One of the things I have found in my research and readings in the 25 years since I first read this book is a pair of interesting facts.
1) Le Morte d'Artur by Thomas Mallory is the first written version of a story that had been carried for generations in an oral version. Not an original story - his version of the story he heard.
2) Many scholars who have researched Mallory and his various writings have determined him to be a misogynist - hated his mother, etc.

So, if a misogynist writes a book which then becomes the canon/template for all other versions of the myth, it is not surprising that every single female character in it is either a witch, a bitch, or a harlot.

Thank god for MZB's retelling of the myth which depicted the women of the story as *people* - with all their attendant complexities, rather than as shallow stereotypes and characters to mention (and dismiss) quickly so as to get back to the 'real' story.

Rachel I think that my professor and I were just looking for different things. Medvieval literature was not so much into complex character development, I find. It's an interesting worldview but I'm more with you- I'd rather flesh out the people (*all* the people) than the society at large.

I appreciate what you have to say about Mallory but unfortunately, bigotry of all sorts is not hard to find in early writings. "Political correctness" was not en vogue. :P Sometimes one can look past it to get something out of the stories and sometimes not, I suppose.

Camille Lancelot, lol.

Rachel I went with the name spellings that Marion Zimmer Bradley used in the book. :)

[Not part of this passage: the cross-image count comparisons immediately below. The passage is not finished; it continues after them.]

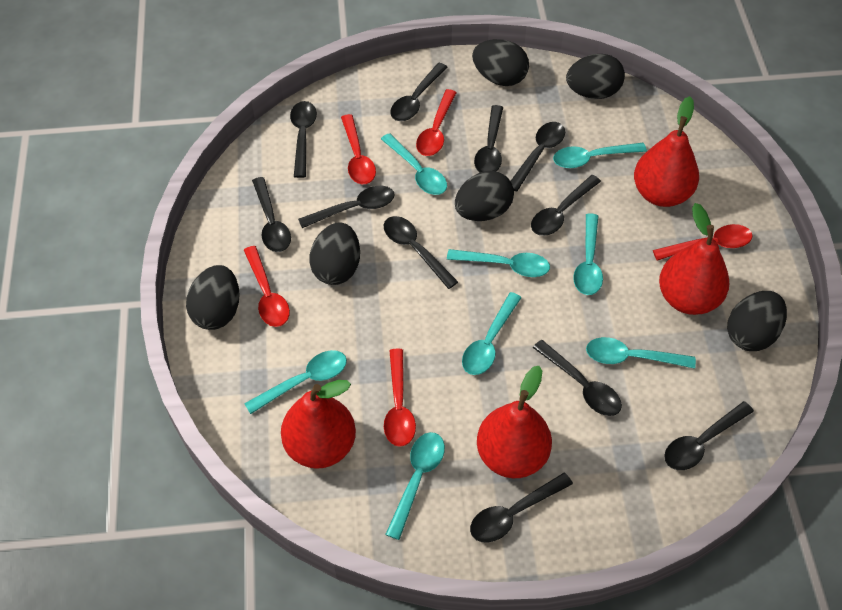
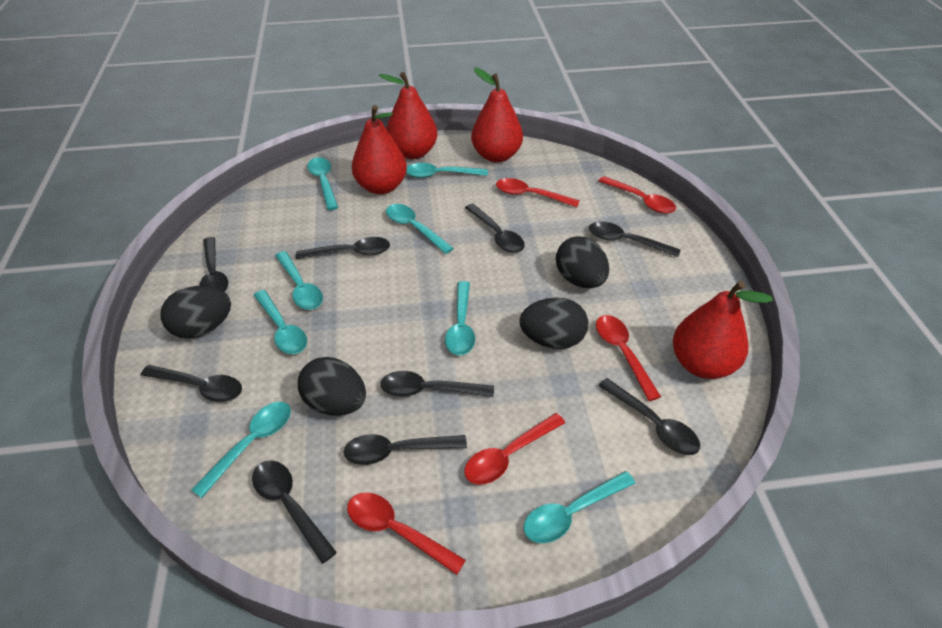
black egg: [186,265,240,330] [309,223,360,285] [455,171,514,221] [472,39,529,86] [566,54,625,99] [727,291,787,351] = 6 -> [160,286,231,339] [298,357,366,416] [519,297,589,349] [556,236,609,288] = 4
black spoon: [252,177,291,252] [290,101,317,178] [298,186,395,228] [384,216,458,289] [390,63,448,121] [470,473,573,543] [474,105,503,172] [511,122,565,192] [531,175,601,236] [533,340,622,416] [664,401,754,470] = 11 -> [141,365,242,402] [200,237,228,292] [252,460,337,564] [296,237,390,259] [344,434,467,465] [381,371,494,397] [465,204,525,253] [589,221,681,257] [598,378,700,455] = 9

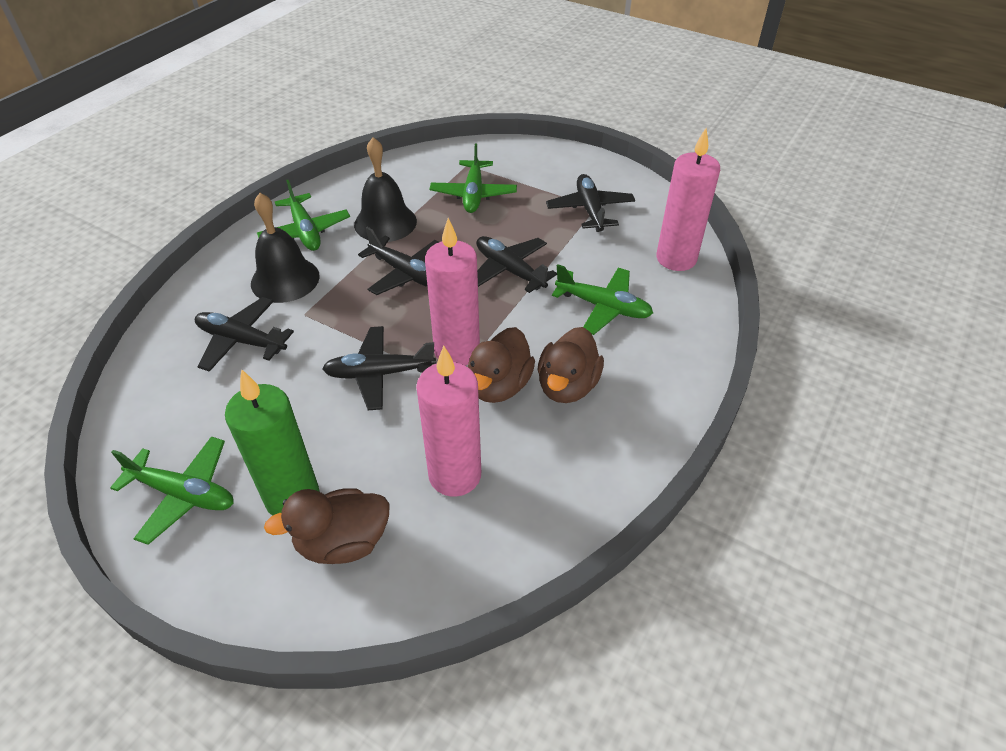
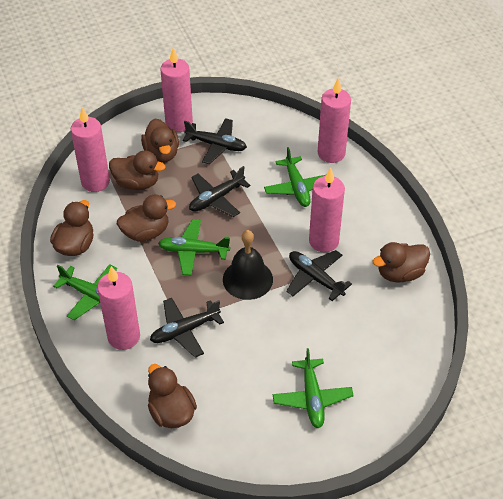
black bell: [251,193,320,303] [354,137,417,242] = 2 -> [223,230,273,300] = 1
black plane: [195,297,294,372] [322,326,436,410] [358,227,439,295] [476,236,557,293] [546,174,635,232] = 5 -> [150,298,224,358] [182,118,247,164] [189,166,251,217] [286,250,352,301] = 4
brown duck: [264,488,390,564] [468,327,535,403] [538,327,604,403] = 3 -> [50,200,93,256] [109,151,166,190] [117,195,176,242] [141,119,179,163] [148,364,197,428] [372,242,430,283] = 6
green candle: [225,369,320,516] = 1 -> none = 0
pink candle: [416,346,481,497] [425,218,480,366] [656,128,720,271] = 3 -> [71,107,110,192] [97,266,140,350] [160,48,193,132] [309,167,345,252] [318,78,351,163] = 5

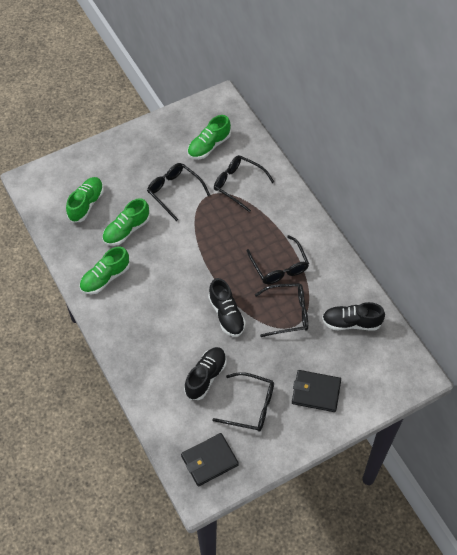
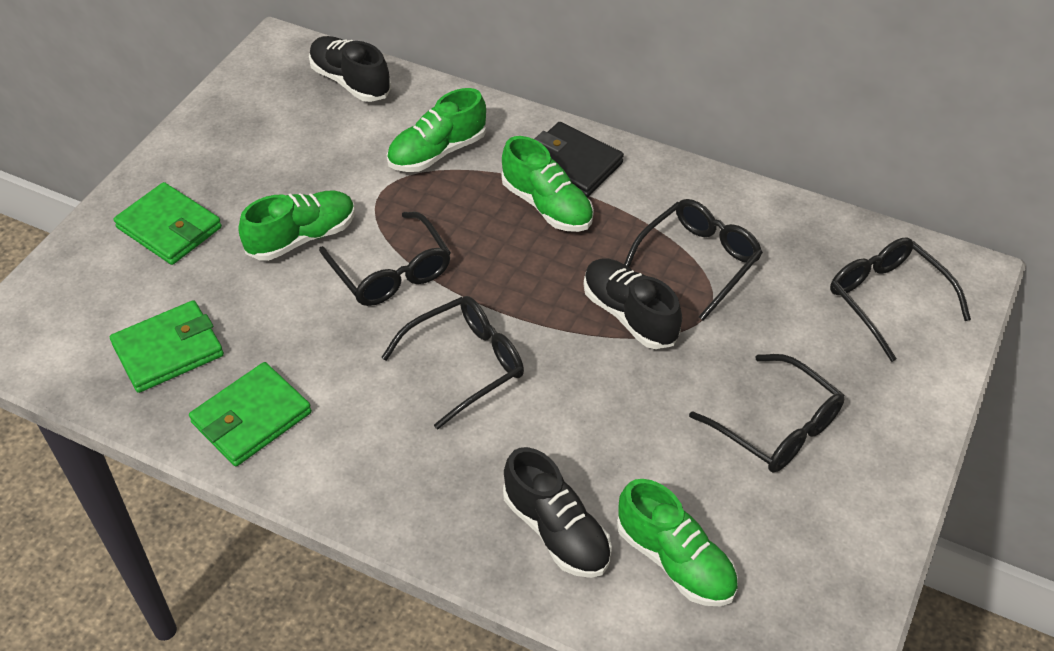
black wallet: [181,433,239,486] [292,370,341,412] = 2 -> [535,122,624,197] = 1
green wallet: none = 0 -> [110,300,224,393] [114,182,222,265] [189,362,312,466] = 3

message 5: by Camille (last edited Aug 24, 2014 02:27PM) (new) - rated it 4 stars

Camille Rachel wrote: "I went with the name spellings that Marion Zimmer Bradley used in the book. :)"

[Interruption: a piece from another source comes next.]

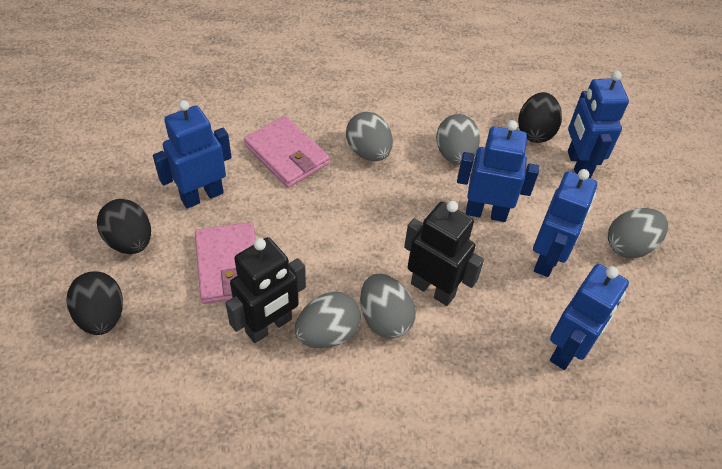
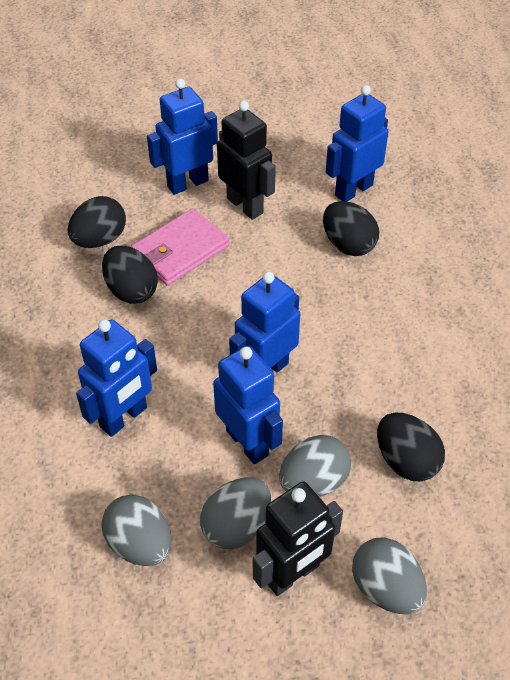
black egg: [67,271,123,335] [97,199,151,254] [518,92,562,143] = 3 -> [68,196,126,248] [102,246,158,304] [323,201,379,256] [377,413,445,481] = 4
grey egg: [295,292,361,348] [346,112,393,161] [360,274,416,339] [436,114,480,165] [608,208,668,258] = 5 -> [102,495,172,566] [200,478,271,549] [279,435,351,497] [352,537,427,614] = 4
pink wallet: [195,222,256,304] [244,116,330,188] = 2 -> [131,208,229,286] = 1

I am a fan of the original Arthurian cycle, not the ones Zimmer-Bradley wrote. And I hate Guenievre (Gwen's name in French).

Virtuella Your professor is plain wrong. The Arthurian stories have been retold over and over at different times ion history, always expressing something that was important to people at that time. Mists of Avalon does exactly the same and is therefore perfectly in tune with the source material.